EXERCISE REQUIREMENTS | Extract the text lines from every item below, reproducing each one without alteration and leaving the pictures out of your answer.

──────────────────────────────

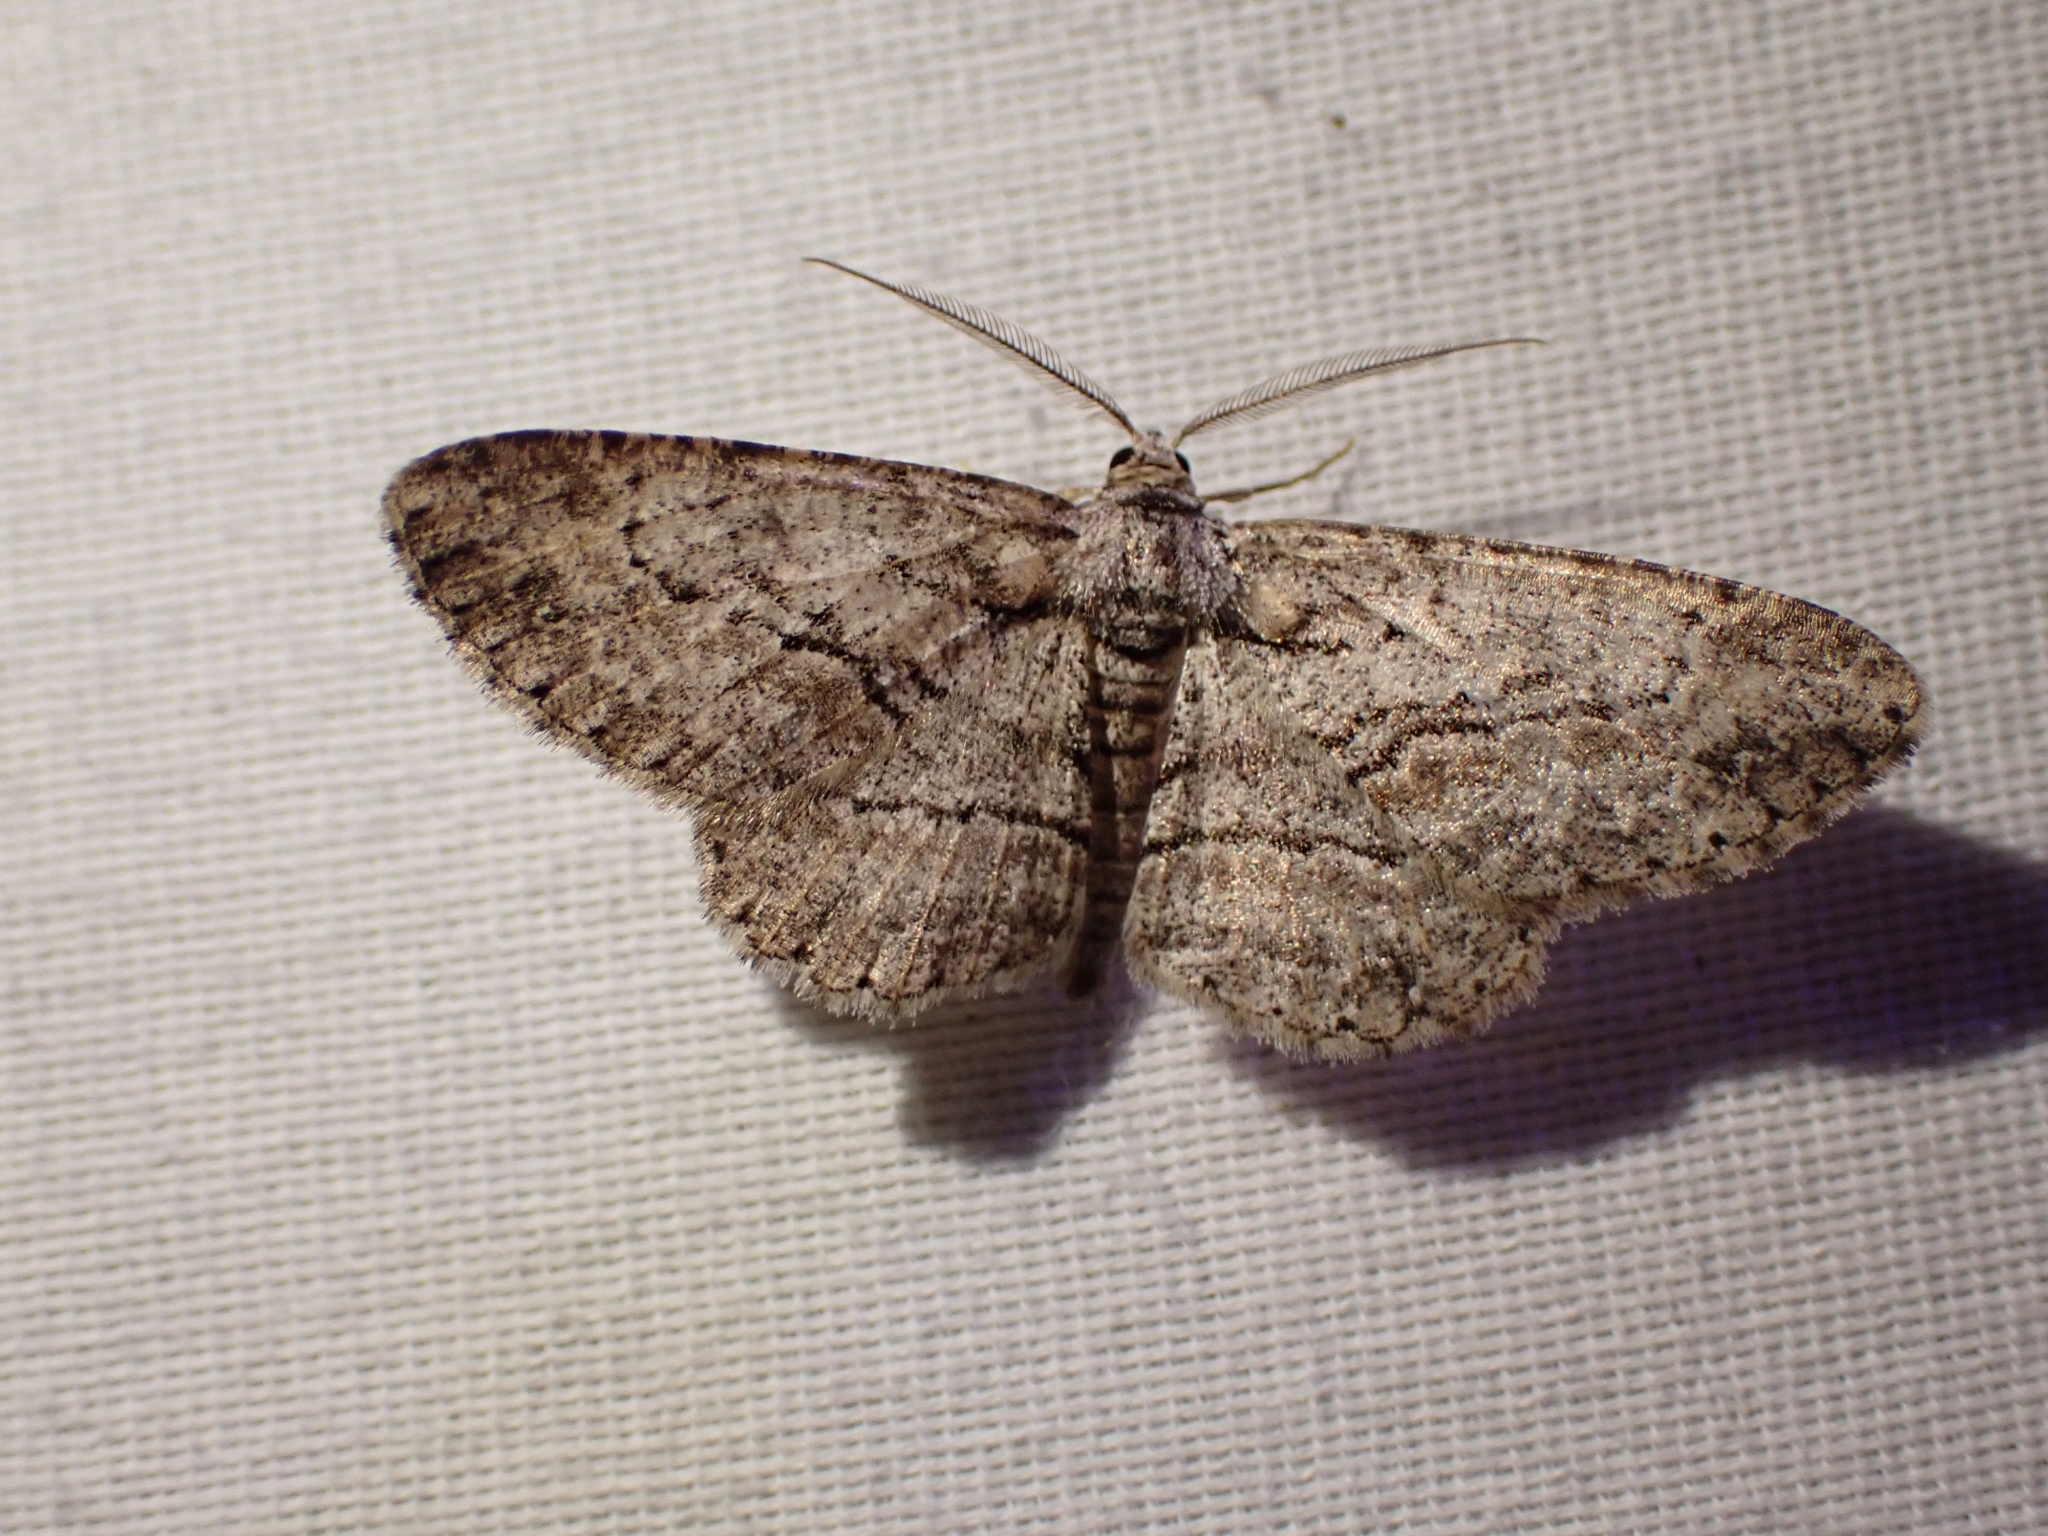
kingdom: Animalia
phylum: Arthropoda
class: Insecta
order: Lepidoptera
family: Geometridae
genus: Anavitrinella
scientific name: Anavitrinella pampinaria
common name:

──────────────────────────────

FULL SOLUTION |
kingdom: Animalia
phylum: Arthropoda
class: Insecta
order: Lepidoptera
family: Geometridae
genus: Anavitrinella
scientific name: Anavitrinella pampinaria
common name:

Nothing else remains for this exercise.